The Fate of the Neanderthals
• Between 45,000 and 25,000 years ago, Neanderthals became extinct and were replaced by fully modern humans.
• There is a debate as to whether Neanderthals were completely replaced by fully modern humans, or if they inbred and simply disappeared in the mix.
• Neanderthals and humans coexisted in the Near East until about 45,000 years ago.
• In Europe, modern humans did not appear until after 45,000 years ago.
• The replacement of Neanderthals by humans in Europe started about 45,000 and years ago and may have occurred quickly.
• The question of the fate of Neanderthals remains unsolved, with several possibilities having been suggested.
• One possibility is that Neanderthals were conquered by humans, although evidence from artifacts does not appear to support that view.
• Two recent discoveries of human skeletal material suggest some interbreeding of Neanderthals.
• There is genetic evidence to the contrary based upon ancient DNA, which shows little genetic relationship between Neanderthals and humans.
The Cave of Lascaux
• The cave of Lascaux in southwestern France was discovered by chance in 1940.
• The cave had been sealed for perhaps 15,000 years.
• The cave contains the most important collection of Upper Paleolithic art in the world.
• Cave painting is a category of Upper Paleolithic art called mural art.
• Mural art is primarily found deep inside caves in France and Spain.
• The cave interiors were not living areas and were only briefly visited by the artists along with other members of society.
• The paintings are almost exclusively of animals.
• The cave paintings themselves are rendered in outline and often colored in monochrome or polychrome.
• Light and some form of scaffolding would have been needed to paint in the caves.
• The cave art is typically carefully planned and skillfully executed.
• The paintings at Lascaux date to around 17,000 years ago.
• More than 600 paintings and 1,500 engravings are on the walls of the cave.
• The cave is a narrow chamber over 100 yards long.
• There are several schools of thought on the meaning of the cave paintings from the Upper Paleolithic.
• An emphasis on pregnant animals has been interpreted to represent a concern with fertility.
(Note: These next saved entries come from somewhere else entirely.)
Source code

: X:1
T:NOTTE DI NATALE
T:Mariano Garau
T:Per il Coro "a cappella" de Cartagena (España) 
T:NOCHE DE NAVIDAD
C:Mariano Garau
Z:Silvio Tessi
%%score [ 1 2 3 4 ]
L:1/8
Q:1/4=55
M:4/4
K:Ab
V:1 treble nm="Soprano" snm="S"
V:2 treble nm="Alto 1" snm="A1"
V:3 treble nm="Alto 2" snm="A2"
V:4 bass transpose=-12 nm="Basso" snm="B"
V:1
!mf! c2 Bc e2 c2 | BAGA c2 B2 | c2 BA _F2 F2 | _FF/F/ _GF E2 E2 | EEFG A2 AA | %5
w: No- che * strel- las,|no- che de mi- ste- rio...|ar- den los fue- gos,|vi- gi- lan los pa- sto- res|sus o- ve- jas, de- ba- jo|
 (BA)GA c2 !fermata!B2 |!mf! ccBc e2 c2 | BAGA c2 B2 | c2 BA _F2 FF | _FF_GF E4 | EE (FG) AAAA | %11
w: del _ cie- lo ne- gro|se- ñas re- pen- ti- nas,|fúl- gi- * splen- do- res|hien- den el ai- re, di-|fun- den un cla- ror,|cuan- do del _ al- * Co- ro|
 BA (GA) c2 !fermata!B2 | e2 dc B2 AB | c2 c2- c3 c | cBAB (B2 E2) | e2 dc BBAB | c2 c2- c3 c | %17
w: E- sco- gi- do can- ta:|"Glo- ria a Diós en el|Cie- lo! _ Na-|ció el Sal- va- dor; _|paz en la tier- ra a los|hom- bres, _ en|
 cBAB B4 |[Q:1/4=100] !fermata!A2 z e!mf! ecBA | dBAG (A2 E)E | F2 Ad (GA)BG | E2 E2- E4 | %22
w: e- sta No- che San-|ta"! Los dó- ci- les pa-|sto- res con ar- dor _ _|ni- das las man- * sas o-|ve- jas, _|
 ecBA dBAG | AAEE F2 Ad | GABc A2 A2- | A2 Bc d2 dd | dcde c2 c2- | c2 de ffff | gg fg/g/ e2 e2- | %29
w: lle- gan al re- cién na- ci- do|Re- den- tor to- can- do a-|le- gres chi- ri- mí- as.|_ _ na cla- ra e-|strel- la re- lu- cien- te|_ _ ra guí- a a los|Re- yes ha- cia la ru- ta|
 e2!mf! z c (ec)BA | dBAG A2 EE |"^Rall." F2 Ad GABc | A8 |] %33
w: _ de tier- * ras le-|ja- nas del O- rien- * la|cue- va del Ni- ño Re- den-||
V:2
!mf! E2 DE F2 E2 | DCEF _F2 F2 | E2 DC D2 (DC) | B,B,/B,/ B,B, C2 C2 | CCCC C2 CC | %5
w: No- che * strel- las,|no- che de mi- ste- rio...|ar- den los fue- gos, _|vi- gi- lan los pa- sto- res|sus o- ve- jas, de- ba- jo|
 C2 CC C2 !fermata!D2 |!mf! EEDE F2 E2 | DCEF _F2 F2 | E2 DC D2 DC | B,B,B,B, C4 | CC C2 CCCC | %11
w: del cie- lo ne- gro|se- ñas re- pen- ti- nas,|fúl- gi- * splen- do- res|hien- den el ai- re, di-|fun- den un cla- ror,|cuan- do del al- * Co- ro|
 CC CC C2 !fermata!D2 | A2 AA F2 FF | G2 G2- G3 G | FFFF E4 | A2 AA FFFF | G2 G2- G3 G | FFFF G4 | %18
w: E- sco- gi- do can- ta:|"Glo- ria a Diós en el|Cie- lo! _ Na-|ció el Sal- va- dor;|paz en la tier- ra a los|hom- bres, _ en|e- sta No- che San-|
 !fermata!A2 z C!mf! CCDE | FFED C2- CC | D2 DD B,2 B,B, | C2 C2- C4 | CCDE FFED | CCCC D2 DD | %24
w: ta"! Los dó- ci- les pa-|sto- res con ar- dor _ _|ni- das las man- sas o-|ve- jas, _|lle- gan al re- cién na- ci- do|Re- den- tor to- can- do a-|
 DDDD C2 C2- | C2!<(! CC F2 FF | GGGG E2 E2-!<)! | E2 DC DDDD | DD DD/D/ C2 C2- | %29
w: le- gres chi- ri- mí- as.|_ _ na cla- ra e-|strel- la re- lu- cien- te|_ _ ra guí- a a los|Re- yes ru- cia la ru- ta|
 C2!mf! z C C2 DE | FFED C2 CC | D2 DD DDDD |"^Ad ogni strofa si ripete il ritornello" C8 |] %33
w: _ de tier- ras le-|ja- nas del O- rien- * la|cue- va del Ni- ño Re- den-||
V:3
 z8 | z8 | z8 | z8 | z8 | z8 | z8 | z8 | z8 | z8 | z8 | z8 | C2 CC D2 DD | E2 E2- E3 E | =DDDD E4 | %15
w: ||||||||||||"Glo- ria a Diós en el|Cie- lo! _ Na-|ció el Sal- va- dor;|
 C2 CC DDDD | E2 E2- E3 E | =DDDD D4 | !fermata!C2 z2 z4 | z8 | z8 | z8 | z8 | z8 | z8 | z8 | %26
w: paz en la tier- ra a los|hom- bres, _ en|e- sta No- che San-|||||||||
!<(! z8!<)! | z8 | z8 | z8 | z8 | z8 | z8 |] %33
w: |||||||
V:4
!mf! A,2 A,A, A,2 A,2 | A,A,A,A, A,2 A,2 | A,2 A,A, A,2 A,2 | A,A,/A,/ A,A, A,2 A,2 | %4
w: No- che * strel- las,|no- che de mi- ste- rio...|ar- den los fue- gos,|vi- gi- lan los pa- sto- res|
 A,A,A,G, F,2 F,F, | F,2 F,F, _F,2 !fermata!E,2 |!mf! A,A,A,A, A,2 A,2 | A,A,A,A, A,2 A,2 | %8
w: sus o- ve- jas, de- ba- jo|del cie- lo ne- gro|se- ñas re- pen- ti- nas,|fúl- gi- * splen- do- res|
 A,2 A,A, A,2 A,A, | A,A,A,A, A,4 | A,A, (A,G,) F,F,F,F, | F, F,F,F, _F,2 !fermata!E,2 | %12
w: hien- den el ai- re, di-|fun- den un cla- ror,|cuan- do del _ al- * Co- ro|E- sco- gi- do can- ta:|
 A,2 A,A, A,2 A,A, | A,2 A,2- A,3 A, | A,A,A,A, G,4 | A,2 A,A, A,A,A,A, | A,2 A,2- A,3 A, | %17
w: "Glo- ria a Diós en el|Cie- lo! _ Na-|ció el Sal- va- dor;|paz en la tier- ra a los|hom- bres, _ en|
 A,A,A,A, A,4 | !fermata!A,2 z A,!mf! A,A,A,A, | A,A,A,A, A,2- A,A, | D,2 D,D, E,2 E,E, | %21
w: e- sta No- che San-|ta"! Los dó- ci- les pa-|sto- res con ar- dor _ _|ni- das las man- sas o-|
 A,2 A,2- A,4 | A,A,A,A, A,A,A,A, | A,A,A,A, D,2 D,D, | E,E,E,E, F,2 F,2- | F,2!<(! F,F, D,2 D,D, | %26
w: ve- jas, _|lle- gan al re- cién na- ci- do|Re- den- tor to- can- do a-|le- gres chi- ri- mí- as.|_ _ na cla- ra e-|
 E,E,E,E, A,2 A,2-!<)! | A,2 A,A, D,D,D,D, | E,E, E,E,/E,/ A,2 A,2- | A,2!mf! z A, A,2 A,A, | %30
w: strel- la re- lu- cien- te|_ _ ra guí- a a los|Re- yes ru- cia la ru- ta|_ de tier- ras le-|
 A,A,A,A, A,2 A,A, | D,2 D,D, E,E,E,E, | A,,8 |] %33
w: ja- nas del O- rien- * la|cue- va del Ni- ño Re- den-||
• Some scholars have argued that there was a concern over the hunting of animals for meat.
• Some prehistorians have suggested that the cave paintings were "art for art's sake."
• Others have suggested that the caves were primitive temples.
• More than 200 painted caves have been discovered in France.
• In the last decades, several major new art sites have been revealed.
• The cave of Chauvet, discovered in 1995, is at least five times larger than Lascaux and dates to 36,000 years ago.
• Another important cave, Cosquer, was found underwater by divers off the coast of France, near Marseilles.